Persisten las altas temperaturas y se mantiene la alerta

NewsITe
La ola de calor extremo continúa afectando a gran parte del país y el Servicio Meteorológico Nacional (SMN) mantiene para este jueves alertas por altas temperaturas en la Ciudad y la provincia de Buenos Aires, así como en otras siete jurisdicciones del centro y norte argentino.
De acuerdo con el organismo, rigen avisos por calor para sectores de Buenos Aires, Santa Fe, Entre Ríos, Corrientes, Santiago del Estero, Formosa, Chaco y Misiones, donde se esperan marcas térmicas elevadas tanto en mínimas como en máximas, con condiciones que pueden generar impactos en la salud, especialmente en los grupos más vulnerables.
El fenómeno se enmarca en un período de temperaturas extremas típico del verano austral, pero que, según especialistas, se vuelve cada vez más frecuente e intenso por efecto del cambio climático y las olas de calor prolongadas que atraviesan la región. Las autoridades sanitarias y de defensa civil recomiendan extremar cuidados, evitar la exposición al sol en las horas centrales del día y no subestimar síntomas compatibles con un golpe de calor.
Qué significan los niveles de alerta por calor
El SMN clasifica los eventos de temperaturas extremas mediante un sistema de alertas por colores que permite dimensionar el posible impacto en la salud de la población:
Alerta amarilla: riesgo leve a moderado
La alerta amarilla indica un efecto leve a moderado en la salud. En este escenario, las temperaturas pueden ser peligrosas sobre todo para grupos de riesgo como niños y niñas, personas mayores de 65 años y quienes padecen enfermedades crónicas. Se recomienda incrementar la hidratación, permanecer en ambientes frescos y consultar al sistema de salud ante cualquier malestar.
Alerta naranja: efecto moderado a alto
Cuando la alerta se eleva a nivel naranja, el impacto sobre la salud puede ser moderado a alto. Las temperaturas se vuelven muy peligrosas, en especial para los grupos vulnerables. Es clave evitar actividades al aire libre en las horas más cálidas, reducir esfuerzos físicos y resguardarse en lugares ventilados o climatizados.
Alerta roja: condiciones extremas para toda la población
El nivel rojo es el máximo previsto en el sistema y se asocia a temperaturas muy peligrosas que pueden afectar a toda la población, incluso a personas sanas. En este contexto, los organismos oficiales suelen reforzar los mensajes de prevención y pueden adoptarse medidas adicionales de protección civil.

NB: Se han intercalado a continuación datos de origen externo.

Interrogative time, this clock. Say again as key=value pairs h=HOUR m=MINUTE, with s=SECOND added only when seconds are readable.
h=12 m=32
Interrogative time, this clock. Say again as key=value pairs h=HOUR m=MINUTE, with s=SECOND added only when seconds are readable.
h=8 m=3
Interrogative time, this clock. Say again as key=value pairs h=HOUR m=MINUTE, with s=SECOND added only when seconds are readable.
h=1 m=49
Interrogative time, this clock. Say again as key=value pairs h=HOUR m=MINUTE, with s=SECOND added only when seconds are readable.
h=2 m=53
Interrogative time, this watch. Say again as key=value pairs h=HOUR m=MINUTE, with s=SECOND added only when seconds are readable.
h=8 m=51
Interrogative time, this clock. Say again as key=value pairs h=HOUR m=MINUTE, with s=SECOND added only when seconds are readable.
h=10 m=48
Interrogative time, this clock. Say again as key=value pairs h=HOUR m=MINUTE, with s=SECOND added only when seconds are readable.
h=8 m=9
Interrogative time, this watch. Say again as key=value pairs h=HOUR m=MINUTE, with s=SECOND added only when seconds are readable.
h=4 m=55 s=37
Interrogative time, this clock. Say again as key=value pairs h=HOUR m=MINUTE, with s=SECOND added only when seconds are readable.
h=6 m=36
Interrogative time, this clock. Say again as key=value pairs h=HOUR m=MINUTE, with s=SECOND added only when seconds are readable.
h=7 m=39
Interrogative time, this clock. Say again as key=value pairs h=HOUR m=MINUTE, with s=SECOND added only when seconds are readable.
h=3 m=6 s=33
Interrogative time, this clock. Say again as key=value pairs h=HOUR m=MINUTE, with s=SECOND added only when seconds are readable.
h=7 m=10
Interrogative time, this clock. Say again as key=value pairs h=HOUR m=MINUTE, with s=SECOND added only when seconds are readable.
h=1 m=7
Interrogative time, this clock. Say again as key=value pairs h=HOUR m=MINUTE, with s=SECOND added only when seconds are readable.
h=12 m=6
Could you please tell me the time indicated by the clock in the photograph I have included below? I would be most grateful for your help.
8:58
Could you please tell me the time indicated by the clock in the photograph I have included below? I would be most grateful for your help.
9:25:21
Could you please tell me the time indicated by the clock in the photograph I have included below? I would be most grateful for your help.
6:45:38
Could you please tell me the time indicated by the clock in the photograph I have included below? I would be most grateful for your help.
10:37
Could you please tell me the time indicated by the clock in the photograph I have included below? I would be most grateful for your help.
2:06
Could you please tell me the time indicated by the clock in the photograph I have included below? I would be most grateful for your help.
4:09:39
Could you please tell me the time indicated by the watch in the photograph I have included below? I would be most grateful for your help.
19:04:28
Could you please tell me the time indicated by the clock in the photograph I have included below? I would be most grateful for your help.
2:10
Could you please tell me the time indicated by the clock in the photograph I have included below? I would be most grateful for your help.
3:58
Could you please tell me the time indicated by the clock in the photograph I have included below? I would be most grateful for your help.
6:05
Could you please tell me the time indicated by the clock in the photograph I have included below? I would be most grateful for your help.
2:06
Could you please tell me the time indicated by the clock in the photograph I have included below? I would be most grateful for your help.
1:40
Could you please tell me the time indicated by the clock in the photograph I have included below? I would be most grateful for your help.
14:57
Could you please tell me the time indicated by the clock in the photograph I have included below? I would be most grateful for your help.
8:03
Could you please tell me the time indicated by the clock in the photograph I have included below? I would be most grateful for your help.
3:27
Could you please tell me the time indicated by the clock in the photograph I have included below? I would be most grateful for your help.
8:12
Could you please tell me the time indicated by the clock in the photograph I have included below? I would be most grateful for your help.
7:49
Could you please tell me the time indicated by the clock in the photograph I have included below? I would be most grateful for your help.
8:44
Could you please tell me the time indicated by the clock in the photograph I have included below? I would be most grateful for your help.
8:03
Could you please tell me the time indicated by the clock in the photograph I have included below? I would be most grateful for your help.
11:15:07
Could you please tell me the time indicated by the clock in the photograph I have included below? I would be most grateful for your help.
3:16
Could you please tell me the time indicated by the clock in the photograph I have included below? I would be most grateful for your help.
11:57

Recomendaciones para prevenir el golpe de calor
El Ministerio de Salud y el SMN recuerdan una serie de pautas básicas para disminuir los riesgos durante los eventos de calor extremo:
- Aumentar el consumo de agua sin esperar a tener sed para mantener una buena hidratación.
- Evitar la exposición al sol entre las 10 y las 16 horas y buscar siempre sombra o espacios frescos.
- Prestar especial atención a bebés, niños y niñas, personas mayores y quienes tienen enfermedades crónicas.
- No consumir bebidas con alcohol, cafeína o alto contenido de azúcar, ya que favorecen la deshidratación.
- Optar por comidas livianas, con abundancia de frutas y verduras frescas.
- Disminuir la actividad física intensa durante las horas de mayor temperatura.
- Usar ropa ligera, holgada y de colores claros, además de sombrero y anteojos de sol.
- Permanecer en ambientes ventilados o con aire acondicionado siempre que sea posible.
Las autoridades sanitarias recuerdan que no existe un tratamiento farmacológico específico contra el golpe de calor: la prevención y la rápida atención de los síntomas son fundamentales.
Qué es un evento de temperaturas extremas
Los especialistas definen como evento de temperaturas extremas a un período en el que se registran valores de temperatura máxima y mínima capaces de poner en riesgo la salud de las personas. En Argentina, estudios interdisciplinarios permitieron identificar umbrales a partir de los cuales aumentan la morbilidad y la mortalidad asociadas al calor.
Por eso, el seguimiento de los pronósticos oficiales y de los niveles de alerta se vuelve clave para anticipar medidas de cuidado, organizar actividades cotidianas y proteger a los sectores más vulnerables frente a una temporada de verano que, una vez más, se presenta con calor intenso y sostenido.